Un sourire naquit sur le visage doux de l'homme ailé, qui poursuivit :
-Devon, tu n'as pas à nous protéger, et tu n'as surtout pas à te sentir responsable si l'un d'entre nous tombe.
-Je...
-Et arrête de répondre à tes aînés ! fit Nathaniel pour dernier argument.
-Oui... Désolé, Nat, et merci.
-Allons-y ! lança Heinrich qui commençait à devenir jaloux d'être exclu de la conversation. Melho, à combien de temps sommes-nous de Désertia ?
-Nous y arriverons avant la fin de la journée, mon prince.
-Très bien, alors je te confie Ursula, nous l'enterrerons dès que nous y serons.
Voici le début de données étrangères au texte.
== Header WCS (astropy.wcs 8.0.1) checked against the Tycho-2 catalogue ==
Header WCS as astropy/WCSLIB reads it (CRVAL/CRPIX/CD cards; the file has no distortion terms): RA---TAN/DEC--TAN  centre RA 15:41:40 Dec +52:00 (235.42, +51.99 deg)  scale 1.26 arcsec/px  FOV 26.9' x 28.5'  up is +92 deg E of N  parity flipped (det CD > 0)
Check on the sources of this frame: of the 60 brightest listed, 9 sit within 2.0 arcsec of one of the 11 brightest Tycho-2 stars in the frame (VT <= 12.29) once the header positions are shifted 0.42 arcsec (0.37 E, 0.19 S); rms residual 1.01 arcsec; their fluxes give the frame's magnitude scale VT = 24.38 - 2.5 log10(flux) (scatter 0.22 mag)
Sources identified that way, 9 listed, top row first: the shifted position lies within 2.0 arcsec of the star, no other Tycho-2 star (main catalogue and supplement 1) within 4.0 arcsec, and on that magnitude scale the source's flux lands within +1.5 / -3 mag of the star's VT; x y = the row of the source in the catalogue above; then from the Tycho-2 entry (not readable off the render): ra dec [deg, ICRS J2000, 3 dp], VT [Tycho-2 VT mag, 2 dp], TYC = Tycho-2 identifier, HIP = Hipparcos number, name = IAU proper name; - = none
En avant !
-Je prends Isidre avec moi, annonça Yvan.
-Sauf votre respect, Messire, je préférerais que vous n'en fassiez rien, répondit Keylan. Votre cheval doit déjà supporter votre poids et celui de votre armure, c'est une lourde charge.
-Je m'en occupe, fit Devon avec un sourire.
-D'une seule main ? demanda Yvan.
-Tout va bien aller, je ne le lâcherai pas.